As I research the possibilities beyond my little Nokia, which I still haven’t programmed, I encounter a prediction from Hampton’s Magazine in 1908 . “The citizen of the wireless age will walk abroad with a receiving apparatus compactly arranged in his hat and tuned to that one of myriad vibrations by which he has chosen to be called….When that invention is perfected, we shall have a new series of daily miracles.” The magazine did not foresee men’s fedoras devolving into baseball caps. Other than that, it seems like a pretty prescient idea, down to the custom ringtone.
I decide to shop for this “new series of daily miracles” and discover that there is a whole new product line emerging that uses the word SMART. Smart coats, Smart homes, smart appliances. How cool is that? This could really make up for the dumbing down effect everyone is feeling. With a toaster that’s smarter than I am, I can just concentrate on watching Gilligan’s Island re-runs.
You can buy a smart coat that has built in solar panels and special pockets that will charge your cell phone, PDA (That’s Personal Digital Assistant for those still stuck in the 20th century), Ipod and more. That’s all? I want a smarter coat. When I put it on in the morning, it will tell me where I left my keys via a small transmitter in the lapel. Some clothes now contain GPS devices that allow you to track the wearer. I want a coat that can remind me of where I am! When I’m driving, and about to turn to go to my office, even though it’s Sunday, my smart coat will snort and say, “Wake up, Knucklehead, you were going hiking, remember?”
Actually, maybe the 1908 idea about the device being in my hat would be better. Then my lapses of consciousness might not be so obvious. When someone at the supermarket calls out my name, starts asking me about my husband, talks about her garden and clearly assumes that I know who she is, instead of me wildly tap dancing with inane generalities or coming right out and saying, “I feel so stupid, I’ve forgotten who you are,” my smart hat will buzz my head with a sub- cranial message: “It’s Marge, don’t you remember? You were on the same committee for two years,” and everything will fall into place and I’ll have a great conversation with Marge. Except for that constant little twitch…..
My smart hat could also be useful for my social faux pas. Imagine, just as I’m about to blurt out something like, “Wow, look at your face! Did you have work done?” BUZZZZZ ! My smart hat will shock me silly so I’ll just stand there smiling.
I recently saw an ad for a new hearing aid that is disguised to look like a BlueTooth device. It boasted that by wearing this sleek metal thing attached to their ear, people will look younger and sexier than by wearing a hearing aid. My smart hat would contain a cochlear device that mounts directly to my skull augmenting my hearing so that I can understand all the words in contemporary pop songs without having to ask teenagers to interpret.
Now that I’m on a roll, I think it’s time for some smart pants.

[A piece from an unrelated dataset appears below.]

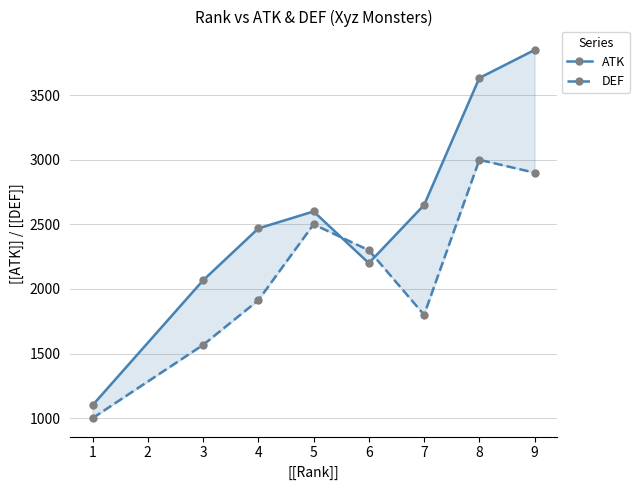

Which series has the largest total across all categories?

ATK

My smart pants would grab me and whirl me around each time I head for the refrigerator. They would march me right out of Anthropologie before I succumb to another dress designed for 18 year olds. Hup two three four. At parties, with merely a push of a button or snap, my pants would expertly move my legs in the dance of my choice.
And if I just happened to overindulge at a party, my smart pants would use their secret, proprietary technology to goose step me in a straight line to my smart car, which will do a breathalyzer test on me and drive me home.
I imagine my clever clothes having a conversation after I turn out the lights. “Geez,” says the Hat, “I can’t imagine what she was thinking when she started talking to that 30 year old guy a the party. I mean, I can only do so much. All the zaps in the world wouldn’t take that silly grin off her face.”
“Huh, you think you had a tough time,” sniff the Pants. “Do you know what it’s like to motivate those thighs? When she programmed me for doing the merengue, I thought I’d get a hernia heaving those hips back and forth.”
“You can’t get a hernia,” comments the Coat.
“Well maybe if I did, she’d treat me better,” whine the Pants.
Maybe I’ll hold off on getting a smart house for now. It might succumb to stress.